▸ **Things to do**
1. In the Montserrat memoir below, which things does the writer say the family's house did not have?
2. Could you swap "Tuesday" for "Wednesday" and write out the Montserrat memoir's passage between "These were solitary" and "in my world.", inclusive?

▸ **Provided text**

· · ·

This past weekend our whole family (seven of us) flew to Tortola (BVI) to swim with dolphins.

The island of Tortola was a real flashback to the days Paul, our infant daughter, and I lived in Montserrat (BWI) for nearly a year, forty years ago. Montserrat was, and still is, a British colony of 34 square miles, with 12,000 people in those days, long before the eruption of the Soufrière in 1997 when most people had to leave.

Our life was remarkably minimalist. We were entitled to 88 lb of luggage, most of which were Pampers which lasted just a few weeks. We rented a small house on a hill overlooking a big deserted field. There was staked a big black bull belonging to the island Obea man (witch doctor) and, in a small wooden shack in the middle of the field, a small group of young men created a steel band in a matter of weeks, hammering away their oil drums till they were each tuned and could play together in harmony. In the distance, the Caribbean sea, where we caught a green flash at sunset on the horizon a couple of times.

Our place was sparsely furnished, with no telephone, radio, or TV. No internet, of course. We had a car which only Paul could drive (I had no driver’s license). So I carried our daughter everywhere, first on my stomach and later on my back. I was “D lady wid D baba”…

These were solitary days. I was alone with a small baby for most of the day. I pretty much went through every Charles Dickens book found on the Plymouth library shelves. I read them on our bed, the baby sitting against my stomach.  I was saved by a bookstore ran by a couple of German Jews who had emigrated to Boston and then had moved to Montserrat. I discovered Frantz Fanon’s The Wretched of the Earth there; it changed me forever. Every Tuesday, I could buy the New York Times Sunday edition and follow the development of the Watergate scandal. The Hermans also sold lovely German wines. On the other side of Plymouth, I discovered a store run by a Canadian man who imported Danish cheese. All was well in my world.

· · ·

Dataset items:
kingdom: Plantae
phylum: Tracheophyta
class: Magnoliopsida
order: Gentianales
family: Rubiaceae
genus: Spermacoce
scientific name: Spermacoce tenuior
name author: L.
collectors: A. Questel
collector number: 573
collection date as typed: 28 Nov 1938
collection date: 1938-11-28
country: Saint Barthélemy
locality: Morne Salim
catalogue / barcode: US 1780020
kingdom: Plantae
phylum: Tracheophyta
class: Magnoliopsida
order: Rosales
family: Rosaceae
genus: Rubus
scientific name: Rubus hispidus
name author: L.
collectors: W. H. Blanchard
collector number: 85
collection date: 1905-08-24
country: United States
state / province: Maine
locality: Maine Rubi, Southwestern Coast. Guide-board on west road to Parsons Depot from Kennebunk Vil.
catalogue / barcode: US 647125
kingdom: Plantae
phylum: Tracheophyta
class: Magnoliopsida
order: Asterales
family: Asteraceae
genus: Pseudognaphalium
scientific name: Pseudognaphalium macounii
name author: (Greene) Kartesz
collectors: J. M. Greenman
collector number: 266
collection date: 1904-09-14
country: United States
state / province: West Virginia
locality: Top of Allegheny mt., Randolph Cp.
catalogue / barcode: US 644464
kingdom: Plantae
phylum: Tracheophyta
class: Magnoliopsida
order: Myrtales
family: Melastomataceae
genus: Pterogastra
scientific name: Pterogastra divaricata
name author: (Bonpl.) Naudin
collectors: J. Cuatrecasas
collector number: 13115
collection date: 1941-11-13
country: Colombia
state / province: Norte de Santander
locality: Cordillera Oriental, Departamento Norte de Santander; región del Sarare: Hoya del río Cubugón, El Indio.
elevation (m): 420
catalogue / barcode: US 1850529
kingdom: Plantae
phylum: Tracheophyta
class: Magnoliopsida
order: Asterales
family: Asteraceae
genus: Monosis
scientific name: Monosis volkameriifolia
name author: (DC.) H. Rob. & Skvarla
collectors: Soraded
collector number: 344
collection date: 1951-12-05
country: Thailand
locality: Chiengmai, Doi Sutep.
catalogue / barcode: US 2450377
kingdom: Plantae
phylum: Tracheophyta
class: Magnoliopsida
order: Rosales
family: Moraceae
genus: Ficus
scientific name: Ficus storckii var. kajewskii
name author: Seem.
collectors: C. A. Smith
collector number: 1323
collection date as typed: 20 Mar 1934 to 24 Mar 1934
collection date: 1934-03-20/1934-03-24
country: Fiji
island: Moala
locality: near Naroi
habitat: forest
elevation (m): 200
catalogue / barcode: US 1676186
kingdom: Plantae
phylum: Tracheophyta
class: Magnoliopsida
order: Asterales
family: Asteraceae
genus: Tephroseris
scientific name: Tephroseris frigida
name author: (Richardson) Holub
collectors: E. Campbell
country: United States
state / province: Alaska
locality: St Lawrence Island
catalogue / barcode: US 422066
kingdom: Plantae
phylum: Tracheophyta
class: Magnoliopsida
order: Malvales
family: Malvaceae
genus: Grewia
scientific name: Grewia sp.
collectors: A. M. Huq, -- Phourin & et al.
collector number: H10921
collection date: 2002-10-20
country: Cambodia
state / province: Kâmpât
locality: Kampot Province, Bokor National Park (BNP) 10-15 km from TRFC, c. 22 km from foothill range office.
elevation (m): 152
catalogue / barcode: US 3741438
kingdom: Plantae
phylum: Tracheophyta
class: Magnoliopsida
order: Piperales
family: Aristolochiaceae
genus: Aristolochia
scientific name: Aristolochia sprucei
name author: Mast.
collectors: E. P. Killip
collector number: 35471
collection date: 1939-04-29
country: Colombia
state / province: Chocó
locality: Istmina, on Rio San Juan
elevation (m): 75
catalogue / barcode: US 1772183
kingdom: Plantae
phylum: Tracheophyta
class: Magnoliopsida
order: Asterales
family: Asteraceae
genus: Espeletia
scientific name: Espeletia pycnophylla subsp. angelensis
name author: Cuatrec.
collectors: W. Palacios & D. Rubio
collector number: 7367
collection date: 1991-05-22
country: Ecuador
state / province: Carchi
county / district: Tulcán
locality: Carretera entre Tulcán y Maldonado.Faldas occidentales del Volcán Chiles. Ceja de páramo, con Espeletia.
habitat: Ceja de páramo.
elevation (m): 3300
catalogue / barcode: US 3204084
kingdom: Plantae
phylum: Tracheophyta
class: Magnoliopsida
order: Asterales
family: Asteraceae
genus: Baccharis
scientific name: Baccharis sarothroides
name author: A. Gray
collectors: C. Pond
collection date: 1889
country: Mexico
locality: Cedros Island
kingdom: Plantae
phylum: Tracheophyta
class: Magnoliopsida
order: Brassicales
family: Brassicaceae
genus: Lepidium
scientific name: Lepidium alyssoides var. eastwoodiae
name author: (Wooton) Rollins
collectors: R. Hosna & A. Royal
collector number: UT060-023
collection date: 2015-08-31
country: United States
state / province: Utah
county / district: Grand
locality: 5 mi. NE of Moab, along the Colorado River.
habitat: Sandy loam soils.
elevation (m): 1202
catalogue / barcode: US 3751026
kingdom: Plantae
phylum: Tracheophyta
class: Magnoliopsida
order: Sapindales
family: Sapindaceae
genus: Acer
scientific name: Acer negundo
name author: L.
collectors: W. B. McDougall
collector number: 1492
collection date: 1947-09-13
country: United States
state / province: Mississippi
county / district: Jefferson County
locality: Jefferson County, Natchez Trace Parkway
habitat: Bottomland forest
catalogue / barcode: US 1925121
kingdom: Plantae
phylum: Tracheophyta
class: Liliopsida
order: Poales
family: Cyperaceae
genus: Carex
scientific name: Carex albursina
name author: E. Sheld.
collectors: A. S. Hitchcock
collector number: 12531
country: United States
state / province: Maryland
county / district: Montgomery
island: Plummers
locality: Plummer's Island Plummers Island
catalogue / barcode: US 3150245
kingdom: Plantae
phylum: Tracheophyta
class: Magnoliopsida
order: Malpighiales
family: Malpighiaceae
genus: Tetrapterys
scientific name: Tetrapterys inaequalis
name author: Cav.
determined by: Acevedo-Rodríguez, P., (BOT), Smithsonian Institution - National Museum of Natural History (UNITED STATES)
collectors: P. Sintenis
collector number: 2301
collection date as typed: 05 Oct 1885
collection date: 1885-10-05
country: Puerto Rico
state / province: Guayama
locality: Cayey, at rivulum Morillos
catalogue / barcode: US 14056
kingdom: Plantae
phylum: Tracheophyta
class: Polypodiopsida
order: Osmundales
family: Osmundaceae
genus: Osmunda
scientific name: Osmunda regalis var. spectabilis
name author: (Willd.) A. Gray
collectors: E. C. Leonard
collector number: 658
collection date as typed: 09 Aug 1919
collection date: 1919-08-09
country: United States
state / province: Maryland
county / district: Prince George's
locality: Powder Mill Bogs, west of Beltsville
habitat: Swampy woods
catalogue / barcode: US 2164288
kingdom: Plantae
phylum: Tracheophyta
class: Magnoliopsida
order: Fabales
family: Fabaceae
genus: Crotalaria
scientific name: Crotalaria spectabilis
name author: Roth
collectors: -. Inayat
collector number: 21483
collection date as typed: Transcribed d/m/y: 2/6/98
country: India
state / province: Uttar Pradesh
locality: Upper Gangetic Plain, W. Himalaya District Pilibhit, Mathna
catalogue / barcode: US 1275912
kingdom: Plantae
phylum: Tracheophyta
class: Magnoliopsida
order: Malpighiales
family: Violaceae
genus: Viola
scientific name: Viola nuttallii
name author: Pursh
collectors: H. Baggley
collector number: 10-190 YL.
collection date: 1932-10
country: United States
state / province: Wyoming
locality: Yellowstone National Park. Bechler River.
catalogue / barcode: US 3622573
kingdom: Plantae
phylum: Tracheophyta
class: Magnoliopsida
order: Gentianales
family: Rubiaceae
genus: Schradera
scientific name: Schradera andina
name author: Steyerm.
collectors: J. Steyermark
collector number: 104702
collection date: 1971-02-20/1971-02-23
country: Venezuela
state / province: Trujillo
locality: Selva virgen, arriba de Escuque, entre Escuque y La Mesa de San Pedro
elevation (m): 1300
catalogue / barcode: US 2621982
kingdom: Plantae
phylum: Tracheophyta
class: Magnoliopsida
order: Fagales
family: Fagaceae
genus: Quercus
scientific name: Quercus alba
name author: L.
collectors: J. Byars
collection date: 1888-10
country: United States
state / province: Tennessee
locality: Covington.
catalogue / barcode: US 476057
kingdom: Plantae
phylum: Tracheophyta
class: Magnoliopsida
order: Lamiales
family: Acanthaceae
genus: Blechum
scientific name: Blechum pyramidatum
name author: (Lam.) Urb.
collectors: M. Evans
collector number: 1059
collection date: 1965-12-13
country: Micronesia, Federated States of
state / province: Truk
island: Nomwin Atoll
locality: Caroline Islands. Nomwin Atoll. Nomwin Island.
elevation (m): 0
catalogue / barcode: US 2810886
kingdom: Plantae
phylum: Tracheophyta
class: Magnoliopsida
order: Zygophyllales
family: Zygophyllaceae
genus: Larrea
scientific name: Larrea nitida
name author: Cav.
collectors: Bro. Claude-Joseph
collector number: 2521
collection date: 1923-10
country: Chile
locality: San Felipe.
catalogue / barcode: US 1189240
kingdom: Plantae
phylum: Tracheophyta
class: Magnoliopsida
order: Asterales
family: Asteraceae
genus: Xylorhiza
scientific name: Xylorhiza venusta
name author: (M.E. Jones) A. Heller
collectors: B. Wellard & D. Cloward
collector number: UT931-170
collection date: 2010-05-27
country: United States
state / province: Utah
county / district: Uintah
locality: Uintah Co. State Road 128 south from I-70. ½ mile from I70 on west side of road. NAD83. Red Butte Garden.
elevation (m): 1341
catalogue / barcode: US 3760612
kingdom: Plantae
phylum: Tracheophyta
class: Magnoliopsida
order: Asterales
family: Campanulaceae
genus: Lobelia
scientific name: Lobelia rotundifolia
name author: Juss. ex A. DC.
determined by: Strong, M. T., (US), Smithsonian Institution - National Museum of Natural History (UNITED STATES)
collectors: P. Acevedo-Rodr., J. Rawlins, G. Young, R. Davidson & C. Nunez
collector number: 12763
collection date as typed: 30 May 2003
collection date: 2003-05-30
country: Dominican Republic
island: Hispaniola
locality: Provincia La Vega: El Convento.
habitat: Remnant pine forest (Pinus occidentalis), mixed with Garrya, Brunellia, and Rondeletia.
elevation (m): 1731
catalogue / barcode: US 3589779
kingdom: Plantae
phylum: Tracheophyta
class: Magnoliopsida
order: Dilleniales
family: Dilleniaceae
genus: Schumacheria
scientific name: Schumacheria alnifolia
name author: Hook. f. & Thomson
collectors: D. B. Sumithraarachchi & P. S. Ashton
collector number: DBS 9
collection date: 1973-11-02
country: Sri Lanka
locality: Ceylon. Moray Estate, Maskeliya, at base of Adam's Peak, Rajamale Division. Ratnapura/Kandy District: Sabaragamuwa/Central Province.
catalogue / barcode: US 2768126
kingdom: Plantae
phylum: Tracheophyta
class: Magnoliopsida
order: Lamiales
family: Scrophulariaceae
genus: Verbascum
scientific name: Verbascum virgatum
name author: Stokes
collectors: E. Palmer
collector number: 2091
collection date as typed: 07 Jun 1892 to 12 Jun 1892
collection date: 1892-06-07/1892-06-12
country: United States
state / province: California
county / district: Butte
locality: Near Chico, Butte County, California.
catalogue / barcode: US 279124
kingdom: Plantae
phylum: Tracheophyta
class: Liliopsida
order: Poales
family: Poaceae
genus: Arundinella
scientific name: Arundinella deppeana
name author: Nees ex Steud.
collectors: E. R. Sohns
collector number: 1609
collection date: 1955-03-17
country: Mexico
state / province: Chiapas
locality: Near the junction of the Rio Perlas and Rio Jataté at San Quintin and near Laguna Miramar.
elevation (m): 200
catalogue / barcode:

· · ·

▸ **Per-task outputs**
1. A telephone, a radio, a TV, and the internet.

2.
These were solitary days. I was alone with a small baby for most of the day. I pretty much went through every Charles Dickens book found on the Plymouth library shelves. I read them on our bed, the baby sitting against my stomach.  I was saved by a bookstore ran by a couple of German Jews who had emigrated to Boston and then had moved to Montserrat. I discovered Frantz Fanon’s The Wretched of the Earth there; it changed me forever. Every Wednesday, I could buy the New York Times Sunday edition and follow the development of the Watergate scandal. The Hermans also sold lovely German wines. On the other side of Plymouth, I discovered a store run by a Canadian man who imported Danish cheese. All was well in my world.